Democrats test talking points before taking on Hillary Clinton

Bloomberg News
April 20, 2015 at 12:29AM
In this April 14, 2015, photo, Democratic presidential candidate Hillary Rodham Clinton, right, participates in a roundtable with educators and students at the Kirkwood Community College's Jones County Regional Center in Monticello, Iowa. This time around, Clinton wants to be on liberals’ good side. In 2008, the then-first time presidential candidate opposed gay marriage, equivocated on granting driver’s licenses to illegal immigrants, and took a beating from rival Barack Obama ove
Presidential candidate Hillary Rodham Clinton participates in a roundtable with educators and students in Monticello, Iowa. (The Minnesota Star Tribune)

They're not in it to win it themselves — not yet, at least — but possible Democratic primary challengers to Hillary Clinton had plenty to say on Sunday about the newly announced presidential candidate.

Former Maryland Gov. Martin O'Malley led the call for a competitive contest for the party's nomination.

"I think it would be an extreme poverty indeed if there weren't more than one person willing to compete for the presidential nomination of the Democratic Party," O'Malley said on CBS' "Face the Nation," according to a transcript from the network.
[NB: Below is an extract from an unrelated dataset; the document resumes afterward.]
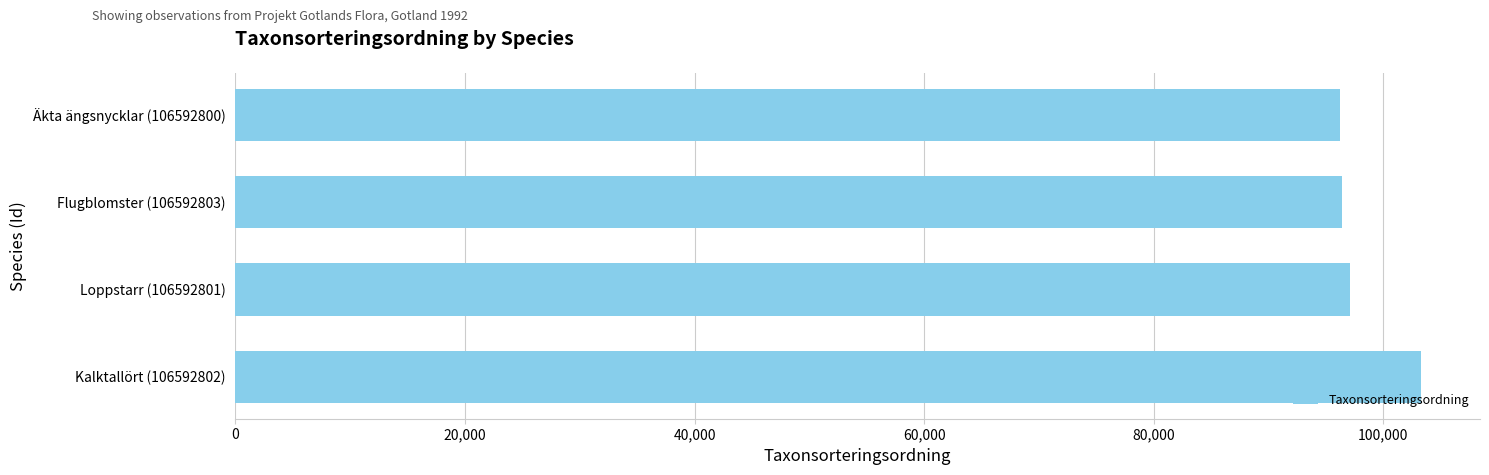

What is the greatest value displayed?

103252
He'll decide whether to run by the end of May, he said, and would make a better president than Clinton "because of the experience that I can bring to this job."

Former Sen. Jim Webb of Virginia, who formed an exploratory committee in November, jabbed at Clinton's fundraising power, carefully constructed image and lengthy public career.

"I'm never going to have a political consultant at my side, whispering what I should say or how I should dress or whether I ought to go to Wal-Mart or not," Webb said on CNN's "State of the Union." "But what we do have is long experience on the issues in and out of government, strong beliefs about where the country needs to go, and I think the kind of leadership where we can govern."

"I think we've got a lot of incumbent fatigue in the country and I think people are looking for fresh approaches in terms of how to solve the problems of the country," Webb also said.

Sen. Bernie Sanders of Vermont, an independent, said he was skeptical of candidates' willingness in either party to take on the so-called billionaire class.

"I think that is the that we have to wage if we are going to save the middle class and I do have doubts about whether Hillary Clinton or whether any Republican candidate out there is prepared to take on the big money interests who control so much of our economy and, as a result of Citizens United, our political process, as well," Sanders said on "Fox News Sunday." He will decide whether to run in "the near future," he said.